### ZU ERLEDIGENDE AUFGABE A
Fasse den Textauszug über das Entgelttransparenzgesetz in zwei Sätzen zusammen.
### ZU ERLEDIGENDE AUFGABE B
Suche alle Zeilen heraus, die die Zeichenfolge „cover“ enthalten, und gib jede davon wortgetreu wieder. Dabei zählt die Groß- und Kleinschreibung.

### TEXTAUSZUG
--
Lohngleichheit: Erfahrungen mit dem Entgelttransparenzgesetz

Seit rund einem Jahr gilt das Entgelttransparenzgesetz, das zu gleicher Bezahlung von Männern und Frauen führen soll. Ein Blick auf die betriebliche Praxis zeigt: Bisher hat sich hier sehr wenig getan, denn in vielen Unternehmen werden die Regelungen zur Lohngleichheit ignoriert.

Seit rund einem Jahr, genauer seit dem 6. Januar 2018, können Mitarbeiter durch das Entgelttransparenzgesetz (EntgTranspG) Auskunft über das Gehalt vergleichbarer Kollegen verlangen. Arbeitgeber müssen seither Berichtspflichten und Prüfverfahren beachten. Doch die Umsetzung des Gesetzes in der Praxis hinkt, haben jetzt veröffentlichte Studien gezeigt.

Laut der Studie des Wirtschafts- und Sozialwissenschaftlichen Instituts (WSI) der gewerkschaftsnahen Hans-Böckler-Stiftung zeigt das Entgelttranparenzgesetz keinen "spürbaren Erfolg". Zum gleichen Ergebnis kommt die Randstad-ifo-Personalleiterbefragung. Die Gründe: Viele Betriebe ignorieren die Umsetzung des Gesetzes zur Lohngleichheit, während zu wenig Beschäftigte ihren Auskunftsanspruch wahrnehmen. 

Trotz Entgelttransparenzgesetz sorgen wenig Arbeitgeber im Betrieb für Lohngleichheit

Obwohl Unternehmen durch das Entgelttransparenzgesetz aufgefordert sind, im Betrieb regelmäßig Gehaltsstrukturen zu überprüfen und Entgeltgleichheit herzustellen, setzt nur ein geringer Teil der Firmen die Vorschriften des Entgelttransparenzgesetzes in der betrieblichen Praxis um. Der überwiegende Teil der mittelgroßen und Großbetriebe hat seine Praxis in Bezug auf Lohngleichheit seit der Einführung des Entgelttransparenzgesetzes nicht geändert, zeigten die Antworten aus der WSI-Betriebsrätebefragung.

In nur zwölf Prozent der Betriebe sei die Geschäftsführung von sich aus aktiv geworden, um das Gesetz umzusetzen. In mittelgroßen Betrieben mit 201 bis 500 Beschäftigten habe nur knapp ein Fünftel (19 Prozent) der Firmenleitungen etwas unternommen. 

Beschäftigte haben wenig Auskunftsverlangen zur Lohngleichheit  

Die Ergebnisse der Studie zeigen zudem, dass die Beschäftigten ihren rechtlich verbrieften individuellen Auskunftsanspruch nur selten wahrnehmen.

Lediglich in 13 Prozent der mittelgroßen Betriebe habe sich mindestens eine Person an den Betriebsrat gewandt, um ihr Gehalt überprüfen zu lassen. Bei großen Betrieben waren es nach den Ergebnissen der IWF-Befragung immerhin 23 Prozent der Beschäftigten, die Auskunft nach dem Gehalt der Kollegen begehrt haben.
--
### BEREITGESTELLTE ZEILEN
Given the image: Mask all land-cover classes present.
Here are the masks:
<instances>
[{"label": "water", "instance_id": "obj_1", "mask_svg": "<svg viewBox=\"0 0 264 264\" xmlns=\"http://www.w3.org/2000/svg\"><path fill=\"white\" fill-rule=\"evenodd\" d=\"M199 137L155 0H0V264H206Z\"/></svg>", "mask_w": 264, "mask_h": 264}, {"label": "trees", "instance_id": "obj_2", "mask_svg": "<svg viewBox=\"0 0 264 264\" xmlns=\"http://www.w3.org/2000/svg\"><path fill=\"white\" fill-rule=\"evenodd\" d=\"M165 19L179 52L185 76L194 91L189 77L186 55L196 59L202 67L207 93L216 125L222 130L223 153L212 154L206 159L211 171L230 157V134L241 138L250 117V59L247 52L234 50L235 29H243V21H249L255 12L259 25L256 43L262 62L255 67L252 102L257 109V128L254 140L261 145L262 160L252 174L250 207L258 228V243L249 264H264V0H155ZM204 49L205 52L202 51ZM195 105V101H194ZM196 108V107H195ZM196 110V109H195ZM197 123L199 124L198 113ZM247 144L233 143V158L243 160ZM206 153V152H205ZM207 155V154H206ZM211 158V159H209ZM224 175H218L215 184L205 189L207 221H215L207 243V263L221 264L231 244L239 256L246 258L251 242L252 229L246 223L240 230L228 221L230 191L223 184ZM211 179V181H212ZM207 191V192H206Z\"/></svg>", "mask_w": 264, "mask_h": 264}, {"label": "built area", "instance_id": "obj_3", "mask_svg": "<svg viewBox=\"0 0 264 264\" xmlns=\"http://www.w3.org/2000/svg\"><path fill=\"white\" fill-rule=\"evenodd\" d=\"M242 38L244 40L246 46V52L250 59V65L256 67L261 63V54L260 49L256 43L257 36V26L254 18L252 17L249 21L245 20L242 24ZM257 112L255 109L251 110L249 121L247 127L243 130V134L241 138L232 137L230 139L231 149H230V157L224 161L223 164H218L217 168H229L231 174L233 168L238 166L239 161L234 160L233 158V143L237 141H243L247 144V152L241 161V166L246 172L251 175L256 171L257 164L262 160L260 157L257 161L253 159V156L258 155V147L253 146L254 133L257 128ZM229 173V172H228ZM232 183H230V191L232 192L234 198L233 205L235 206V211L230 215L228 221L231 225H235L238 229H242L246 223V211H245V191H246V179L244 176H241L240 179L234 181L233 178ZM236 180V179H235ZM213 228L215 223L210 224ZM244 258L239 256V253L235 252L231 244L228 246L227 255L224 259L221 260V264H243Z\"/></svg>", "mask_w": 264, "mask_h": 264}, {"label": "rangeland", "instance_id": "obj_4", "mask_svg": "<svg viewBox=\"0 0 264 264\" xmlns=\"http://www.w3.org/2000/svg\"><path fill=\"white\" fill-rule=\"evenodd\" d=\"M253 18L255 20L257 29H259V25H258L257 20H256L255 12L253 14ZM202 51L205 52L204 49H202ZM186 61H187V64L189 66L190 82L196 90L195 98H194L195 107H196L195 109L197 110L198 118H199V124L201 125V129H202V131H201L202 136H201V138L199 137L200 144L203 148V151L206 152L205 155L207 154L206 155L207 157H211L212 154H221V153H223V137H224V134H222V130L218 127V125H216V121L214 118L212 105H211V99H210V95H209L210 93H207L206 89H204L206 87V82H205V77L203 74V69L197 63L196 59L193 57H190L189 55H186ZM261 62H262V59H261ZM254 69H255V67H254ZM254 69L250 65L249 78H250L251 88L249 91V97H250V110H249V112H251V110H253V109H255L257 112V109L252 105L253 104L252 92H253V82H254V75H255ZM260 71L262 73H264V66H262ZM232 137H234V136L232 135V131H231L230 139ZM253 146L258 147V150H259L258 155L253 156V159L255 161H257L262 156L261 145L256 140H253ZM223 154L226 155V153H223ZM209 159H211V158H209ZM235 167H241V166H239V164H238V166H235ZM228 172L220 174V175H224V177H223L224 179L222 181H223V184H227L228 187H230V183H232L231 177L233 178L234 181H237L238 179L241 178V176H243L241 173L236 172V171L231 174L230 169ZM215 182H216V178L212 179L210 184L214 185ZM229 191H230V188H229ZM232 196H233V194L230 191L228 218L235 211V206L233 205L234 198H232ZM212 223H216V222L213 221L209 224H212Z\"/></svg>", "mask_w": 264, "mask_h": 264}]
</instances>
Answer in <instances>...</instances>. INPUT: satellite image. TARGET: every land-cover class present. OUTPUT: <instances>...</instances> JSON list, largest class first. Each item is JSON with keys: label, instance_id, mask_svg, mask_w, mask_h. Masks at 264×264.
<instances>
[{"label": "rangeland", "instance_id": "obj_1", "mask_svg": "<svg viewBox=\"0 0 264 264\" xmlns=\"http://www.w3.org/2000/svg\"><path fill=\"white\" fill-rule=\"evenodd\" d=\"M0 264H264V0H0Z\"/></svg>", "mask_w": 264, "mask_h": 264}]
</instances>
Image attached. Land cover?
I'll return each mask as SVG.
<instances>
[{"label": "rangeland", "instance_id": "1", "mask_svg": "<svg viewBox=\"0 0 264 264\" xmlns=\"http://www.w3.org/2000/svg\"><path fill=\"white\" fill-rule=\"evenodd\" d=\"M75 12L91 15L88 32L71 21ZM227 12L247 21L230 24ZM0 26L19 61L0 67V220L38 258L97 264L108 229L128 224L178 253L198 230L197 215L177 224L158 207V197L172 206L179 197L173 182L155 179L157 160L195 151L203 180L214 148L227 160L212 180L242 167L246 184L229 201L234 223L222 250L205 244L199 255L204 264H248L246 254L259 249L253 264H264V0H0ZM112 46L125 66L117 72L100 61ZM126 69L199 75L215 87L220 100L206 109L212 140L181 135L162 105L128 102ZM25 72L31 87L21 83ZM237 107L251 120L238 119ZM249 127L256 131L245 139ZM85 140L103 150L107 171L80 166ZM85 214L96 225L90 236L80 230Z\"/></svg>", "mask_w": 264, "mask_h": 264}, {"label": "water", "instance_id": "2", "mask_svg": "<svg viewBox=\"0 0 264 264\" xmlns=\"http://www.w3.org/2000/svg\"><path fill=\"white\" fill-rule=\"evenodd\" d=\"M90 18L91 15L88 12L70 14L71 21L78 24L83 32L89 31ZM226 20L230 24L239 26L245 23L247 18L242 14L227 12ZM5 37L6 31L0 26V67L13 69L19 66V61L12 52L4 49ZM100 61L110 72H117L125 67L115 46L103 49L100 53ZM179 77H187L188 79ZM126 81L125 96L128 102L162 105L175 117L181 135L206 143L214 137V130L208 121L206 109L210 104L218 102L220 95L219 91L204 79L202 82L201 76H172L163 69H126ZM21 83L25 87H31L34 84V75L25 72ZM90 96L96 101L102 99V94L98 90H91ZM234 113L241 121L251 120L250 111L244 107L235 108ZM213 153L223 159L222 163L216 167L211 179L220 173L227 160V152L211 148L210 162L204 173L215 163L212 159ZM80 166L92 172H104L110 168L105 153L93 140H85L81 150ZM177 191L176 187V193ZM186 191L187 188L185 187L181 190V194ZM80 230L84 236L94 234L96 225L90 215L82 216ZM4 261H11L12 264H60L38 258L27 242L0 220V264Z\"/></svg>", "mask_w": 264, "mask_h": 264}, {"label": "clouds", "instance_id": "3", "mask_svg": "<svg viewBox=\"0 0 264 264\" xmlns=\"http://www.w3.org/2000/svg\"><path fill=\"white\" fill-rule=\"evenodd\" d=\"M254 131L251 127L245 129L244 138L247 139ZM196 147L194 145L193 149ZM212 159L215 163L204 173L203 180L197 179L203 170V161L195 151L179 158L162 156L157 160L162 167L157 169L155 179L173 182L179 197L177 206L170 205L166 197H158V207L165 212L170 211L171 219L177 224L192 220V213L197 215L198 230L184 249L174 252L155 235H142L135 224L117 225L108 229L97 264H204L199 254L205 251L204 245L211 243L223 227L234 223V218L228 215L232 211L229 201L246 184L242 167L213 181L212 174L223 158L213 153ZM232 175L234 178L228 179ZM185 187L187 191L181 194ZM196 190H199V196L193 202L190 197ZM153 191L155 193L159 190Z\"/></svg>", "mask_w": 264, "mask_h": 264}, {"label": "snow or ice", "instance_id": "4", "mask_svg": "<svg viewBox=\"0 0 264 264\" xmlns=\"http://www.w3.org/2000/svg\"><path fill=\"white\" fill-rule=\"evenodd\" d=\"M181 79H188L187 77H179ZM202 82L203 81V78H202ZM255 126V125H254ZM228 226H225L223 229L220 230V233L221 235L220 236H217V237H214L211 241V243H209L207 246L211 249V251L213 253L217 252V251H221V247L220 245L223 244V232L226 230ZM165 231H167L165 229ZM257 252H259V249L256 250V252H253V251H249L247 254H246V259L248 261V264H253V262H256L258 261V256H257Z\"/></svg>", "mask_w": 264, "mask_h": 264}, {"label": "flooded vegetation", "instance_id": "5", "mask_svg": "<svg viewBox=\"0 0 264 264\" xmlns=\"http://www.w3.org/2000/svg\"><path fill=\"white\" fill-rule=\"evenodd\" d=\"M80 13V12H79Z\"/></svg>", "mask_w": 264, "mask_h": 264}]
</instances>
--
### VOLLSTÄNDIGE ANTWORT A
Laut einer Studie des WSI der Hans-Böckler-Stiftung zeigt das seit dem 6. Januar 2018 geltende Entgelttransparenzgesetz keinen spürbaren Erfolg, und die Randstad-ifo-Personalleiterbefragung kommt zum gleichen Ergebnis. Als Gründe werden genannt, dass viele Betriebe die Umsetzung ignorieren und zu wenige Beschäftigte ihren Auskunftsanspruch wahrnehmen.

### VOLLSTÄNDIGE ANTWORT B
Given the image: Mask all land-cover classes present.
Answer in <instances>...</instances>. INPUT: satellite image. TARGET: every land-cover class present. OUTPUT: <instances>...</instances> JSON list, largest class first. Each item is JSON with keys: label, instance_id, mask_svg, mask_w, mask_h. Masks at 264×264.
Image attached. Land cover?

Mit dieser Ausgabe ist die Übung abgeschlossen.